Asked if there should be a reform so everyone has one identifiable MEP, as opposed to, for example, 10 for north-west France or 13 for the south-east, Ms in ‘t Veld said: “It all depends on what you are used to. In the Netherlands we don’t have a system of one MP for one constituency. We have a single national list and it’s purely proportionate, so you don’t turn to a specific MP if you live in a specific area.”

In the European parliament citizens may, for example, choose to contact a certain MEP because they share their political views or because of the MEP’s own centres of interest.

“The taskforce is a good example – I’m not a British MEP but people know where to find me,” she said.

Ms in 't Veld said some people think that because EU countries are all different, we cannot successfully integrate. “But that's nonsense. Member states themselves are internally very diverse but they function very well and some even have several languages. You can be culturally diverse yet politically united.

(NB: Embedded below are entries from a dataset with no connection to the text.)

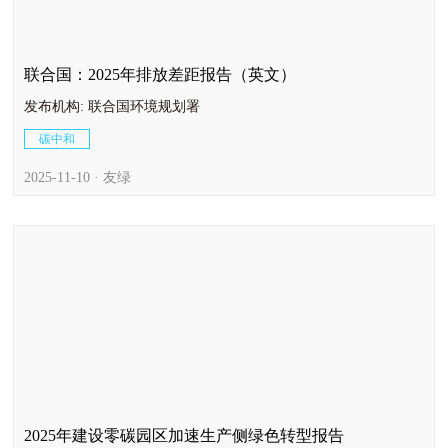
联合国：2025年排放差距报告（英文）
发布机构: 联合国环境规划署
碳中和
2025-11-10 · 友绿
2025年建设零碳园区加速生产侧绿色转型报告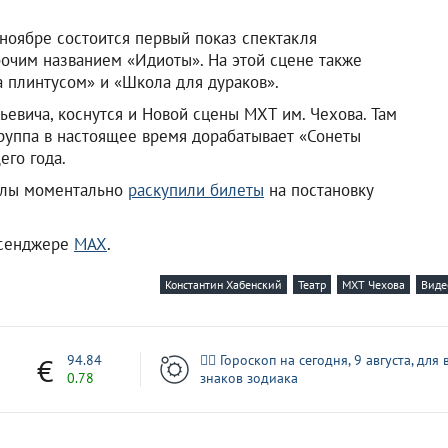
 ноябре состоится первый показ спектакля
очим названием «Идиоты». На этой сцене также
а плинтусом» и «Школа для дураков».
евича, коснутся и Новой сцены МХТ им. Чехова. Там
труппа в настоящее время дорабатывает «Сонеты
го года.
тралы моментально
раскупили билеты
на постановку
ссенджере
MAX
.
Константин Хабенский
Театр
МХТ Чехова
Виде
7
94.84
🧙‍♀ Гороскоп на сегодня, 9 августа, для 
0.78
знаков зодиака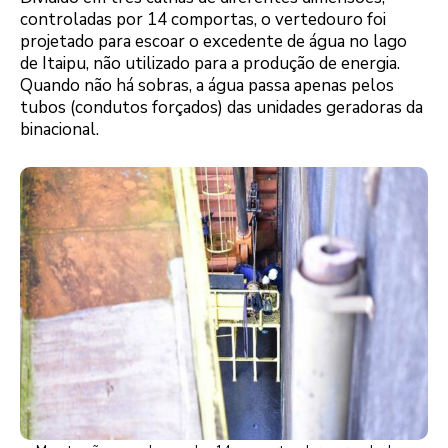
controladas por 14 comportas, o vertedouro foi
projetado para escoar o excedente de água no lago
de Itaipu, não utilizado para a produção de energia.
Quando não há sobras, a água passa apenas pelos
tubos (condutos forçados) das unidades geradoras da
binacional.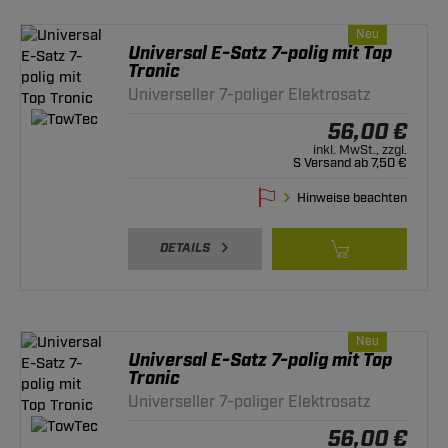
Neu
Universal E-Satz 7-polig mit Top
Tronic
Universeller 7-poliger Elektrosatz
56,00 €
inkl. MwSt., zzgl.
S Versand ab 7,50 €
Hinweise beachten
DETAILS
Neu
Universal E-Satz 7-polig mit Top
Tronic
Universeller 7-poliger Elektrosatz
56,00 €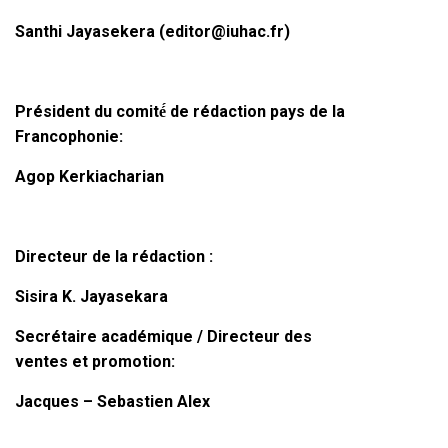
Santhi Jayasekera (editor@iuhac.fr)
Président du comité́ de rédaction pays de la
Francophonie:
Agop Kerkiacharian
Directeur de la
rédaction :
Sisira K. Jayasekara
Secrétaire académique / Directeur des
ventes et promotion:
Jacques – Sebastien Alex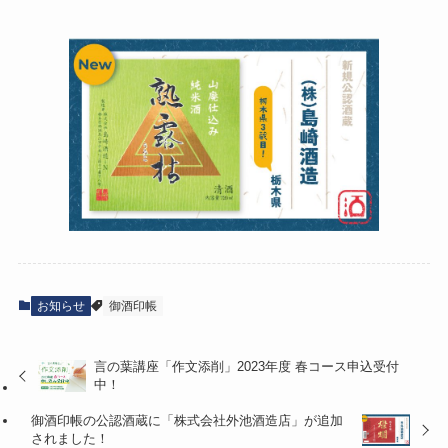
お知らせ
御酒印帳
言の葉講座「作文添削」2023年度 春コース申込受付
中！
御酒印帳の公認酒蔵に「株式会社外池酒造店」が追加
されました！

“What is more we are a community based on certain shared values, which are laid down in article 2 of the treaties, which is the most important article [they include such matters as respect for human dignity, freedom, democracy, equality, the rule of law and human rights].

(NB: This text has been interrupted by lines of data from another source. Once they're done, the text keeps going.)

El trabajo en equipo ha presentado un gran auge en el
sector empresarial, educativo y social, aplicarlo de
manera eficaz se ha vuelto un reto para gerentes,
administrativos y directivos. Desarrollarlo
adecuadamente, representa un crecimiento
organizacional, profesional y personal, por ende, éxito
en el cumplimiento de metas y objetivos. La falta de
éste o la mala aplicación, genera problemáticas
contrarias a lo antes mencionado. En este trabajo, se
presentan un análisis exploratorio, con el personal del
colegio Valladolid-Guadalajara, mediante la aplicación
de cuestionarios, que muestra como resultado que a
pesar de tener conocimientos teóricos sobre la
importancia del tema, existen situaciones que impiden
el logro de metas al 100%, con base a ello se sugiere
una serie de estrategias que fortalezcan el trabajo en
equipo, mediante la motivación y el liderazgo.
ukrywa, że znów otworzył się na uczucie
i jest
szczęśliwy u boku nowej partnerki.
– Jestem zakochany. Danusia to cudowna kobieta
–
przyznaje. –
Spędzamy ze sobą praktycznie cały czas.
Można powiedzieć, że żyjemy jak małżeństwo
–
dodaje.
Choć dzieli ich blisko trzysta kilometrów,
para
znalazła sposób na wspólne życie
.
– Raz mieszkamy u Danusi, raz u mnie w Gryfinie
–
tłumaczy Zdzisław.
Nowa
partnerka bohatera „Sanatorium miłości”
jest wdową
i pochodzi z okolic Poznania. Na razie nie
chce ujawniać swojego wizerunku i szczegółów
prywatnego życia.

“Until recently European integration has focused more on technical cooperation, but over the years the challenges that came at us, like refugees, terrorism, climate change, and also the internal market, forced us to take positions on ethics and values.”

A directive standardising rules on maternity leave was an example of this, she said. In once sense it relates to ‘values’, but it originated from employers and unions across Europe who called for it to help create a more level playing-field.

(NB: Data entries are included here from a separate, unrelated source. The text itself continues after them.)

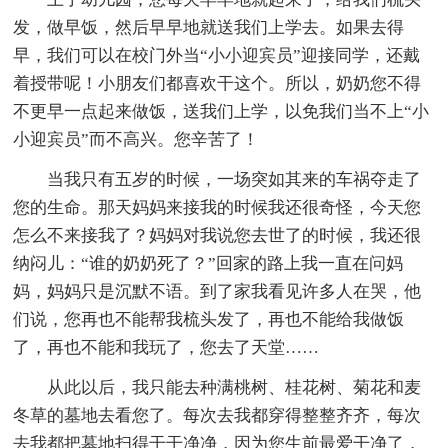
发，做早饭，然后早早地就送我们上学去。如果去得
早，我们可以在校门外当“小小迎宾员”迎接同学，还戴
着授带呢！小朋友们都喜欢干这个。所以，奶奶您不得
不更早一点起来做饭，送我们上学，以免我们当不上“小
小迎宾员”而不高兴。您辛苦了！
当我只有五岁的时候，一场突如其来的车祸夺走了
您的生命。那天妈妈来接我的时候我还很奇怪，今天您
怎么不来接我了？妈妈对我说您去世了的时候，我还很
纳闷儿：“谁的奶奶死了？”回家的路上我一直在问妈
妈，妈妈只是沉默不语。到了家我看见许多人在哭，他
们说，您再也不能帮我梳头发了，再也不能给我做饭
了，再也不能和我玩了，您去了天堂……
从此以后，我只能去种满桃树、桂花树、菊花和麦
冬草的墓地去看您了。每次去我都穿得整整齐齐，每次
去我都把墓地扫得干干净净，因为您生前最爱干净了，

Another example is the respect for the rule of law, which she said was under threat in certain states such as Poland and Hungary. “If you cannot for example trust the independence of each other’s judiciary or cannot be sure corruption is dealt with effectively, it’s very damaging to the internal market or to police and justice cooperation. So values are what allow the EU to function.”

Asked what areas are of greatest interest to her – apart from the taskforce – she said: “Democracy, the rule of law, fundamental rights, equal opportunities, LBGTI rights, privacy and data protection, counter-terrorism as well as economic issues like Fintech payments, retail finance and pensions...

“As for the taskforce, I really hope I can contribute something and I will do my best.”